For this exercise, print the records below verbatim.

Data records
»»
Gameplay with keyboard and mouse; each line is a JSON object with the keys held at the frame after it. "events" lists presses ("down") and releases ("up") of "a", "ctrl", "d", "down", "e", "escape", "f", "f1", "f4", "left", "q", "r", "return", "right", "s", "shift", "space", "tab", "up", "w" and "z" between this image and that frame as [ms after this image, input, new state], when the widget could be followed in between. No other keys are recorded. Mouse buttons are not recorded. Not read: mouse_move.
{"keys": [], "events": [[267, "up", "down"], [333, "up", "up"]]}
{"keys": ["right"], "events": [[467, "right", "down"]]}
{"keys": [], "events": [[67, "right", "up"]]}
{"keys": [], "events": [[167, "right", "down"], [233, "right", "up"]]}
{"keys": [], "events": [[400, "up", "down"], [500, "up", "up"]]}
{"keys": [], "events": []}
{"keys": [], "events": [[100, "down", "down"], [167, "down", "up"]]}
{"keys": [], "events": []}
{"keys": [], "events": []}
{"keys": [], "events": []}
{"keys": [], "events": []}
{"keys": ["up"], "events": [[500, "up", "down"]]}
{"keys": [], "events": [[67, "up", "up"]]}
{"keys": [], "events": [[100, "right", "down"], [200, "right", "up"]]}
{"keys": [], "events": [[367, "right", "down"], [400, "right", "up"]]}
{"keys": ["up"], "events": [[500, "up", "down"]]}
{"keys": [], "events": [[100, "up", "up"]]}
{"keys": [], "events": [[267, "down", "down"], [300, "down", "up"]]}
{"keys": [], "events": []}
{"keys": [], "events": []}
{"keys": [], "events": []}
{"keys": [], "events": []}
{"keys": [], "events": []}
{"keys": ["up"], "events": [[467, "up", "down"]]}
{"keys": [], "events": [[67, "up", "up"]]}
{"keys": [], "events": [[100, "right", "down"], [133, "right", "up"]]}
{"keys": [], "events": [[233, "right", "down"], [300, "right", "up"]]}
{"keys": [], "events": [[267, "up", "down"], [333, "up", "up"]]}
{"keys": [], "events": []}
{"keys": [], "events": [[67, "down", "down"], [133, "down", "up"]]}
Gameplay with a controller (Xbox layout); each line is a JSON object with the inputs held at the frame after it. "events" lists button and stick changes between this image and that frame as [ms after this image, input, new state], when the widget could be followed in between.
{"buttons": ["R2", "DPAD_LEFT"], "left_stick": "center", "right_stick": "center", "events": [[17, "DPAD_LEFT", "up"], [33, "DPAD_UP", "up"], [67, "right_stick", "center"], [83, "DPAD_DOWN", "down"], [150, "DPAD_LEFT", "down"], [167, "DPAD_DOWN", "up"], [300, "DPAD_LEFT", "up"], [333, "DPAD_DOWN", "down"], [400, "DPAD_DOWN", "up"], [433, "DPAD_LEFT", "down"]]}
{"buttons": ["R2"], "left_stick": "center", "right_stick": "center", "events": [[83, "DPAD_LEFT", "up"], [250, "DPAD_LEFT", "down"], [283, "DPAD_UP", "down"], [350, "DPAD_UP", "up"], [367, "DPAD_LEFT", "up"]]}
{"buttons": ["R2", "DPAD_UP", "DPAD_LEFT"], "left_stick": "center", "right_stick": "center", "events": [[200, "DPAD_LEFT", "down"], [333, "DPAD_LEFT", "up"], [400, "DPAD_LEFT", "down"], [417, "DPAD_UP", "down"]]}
««
» **Output below**
Gameplay with keyboard and mouse; each line is a JSON object with the keys held at the frame after it. "events" lists presses ("down") and releases ("up") of "a", "ctrl", "d", "down", "e", "escape", "f", "f1", "f4", "left", "q", "r", "return", "right", "s", "shift", "space", "tab", "up", "w" and "z" between this image and that frame as [ms after this image, input, new state], when the widget could be followed in between. No other keys are recorded. Mouse buttons are not recorded. Not read: mouse_move.
{"keys": [], "events": [[267, "up", "down"], [333, "up", "up"]]}
{"keys": ["right"], "events": [[467, "right", "down"]]}
{"keys": [], "events": [[67, "right", "up"]]}
{"keys": [], "events": [[167, "right", "down"], [233, "right", "up"]]}
{"keys": [], "events": [[400, "up", "down"], [500, "up", "up"]]}
{"keys": [], "events": []}
{"keys": [], "events": [[100, "down", "down"], [167, "down", "up"]]}
{"keys": [], "events": []}
{"keys": [], "events": []}
{"keys": [], "events": []}
{"keys": [], "events": []}
{"keys": ["up"], "events": [[500, "up", "down"]]}
{"keys": [], "events": [[67, "up", "up"]]}
{"keys": [], "events": [[100, "right", "down"], [200, "right", "up"]]}
{"keys": [], "events": [[367, "right", "down"], [400, "right", "up"]]}
{"keys": ["up"], "events": [[500, "up", "down"]]}
{"keys": [], "events": [[100, "up", "up"]]}
{"keys": [], "events": [[267, "down", "down"], [300, "down", "up"]]}
{"keys": [], "events": []}
{"keys": [], "events": []}
{"keys": [], "events": []}
{"keys": [], "events": []}
{"keys": [], "events": []}
{"keys": ["up"], "events": [[467, "up", "down"]]}
{"keys": [], "events": [[67, "up", "up"]]}
{"keys": [], "events": [[100, "right", "down"], [133, "right", "up"]]}
{"keys": [], "events": [[233, "right", "down"], [300, "right", "up"]]}
{"keys": [], "events": [[267, "up", "down"], [333, "up", "up"]]}
{"keys": [], "events": []}
{"keys": [], "events": [[67, "down", "down"], [133, "down", "up"]]}
Gameplay with a controller (Xbox layout); each line is a JSON object with the inputs held at the frame after it. "events" lists button and stick changes between this image and that frame as [ms after this image, input, new state], when the widget could be followed in between.
{"buttons": ["R2", "DPAD_LEFT"], "left_stick": "center", "right_stick": "center", "events": [[17, "DPAD_LEFT", "up"], [33, "DPAD_UP", "up"], [67, "right_stick", "center"], [83, "DPAD_DOWN", "down"], [150, "DPAD_LEFT", "down"], [167, "DPAD_DOWN", "up"], [300, "DPAD_LEFT", "up"], [333, "DPAD_DOWN", "down"], [400, "DPAD_DOWN", "up"], [433, "DPAD_LEFT", "down"]]}
{"buttons": ["R2"], "left_stick": "center", "right_stick": "center", "events": [[83, "DPAD_LEFT", "up"], [250, "DPAD_LEFT", "down"], [283, "DPAD_UP", "down"], [350, "DPAD_UP", "up"], [367, "DPAD_LEFT", "up"]]}
{"buttons": ["R2", "DPAD_UP", "DPAD_LEFT"], "left_stick": "center", "right_stick": "center", "events": [[200, "DPAD_LEFT", "down"], [333, "DPAD_LEFT", "up"], [400, "DPAD_LEFT", "down"], [417, "DPAD_UP", "down"]]}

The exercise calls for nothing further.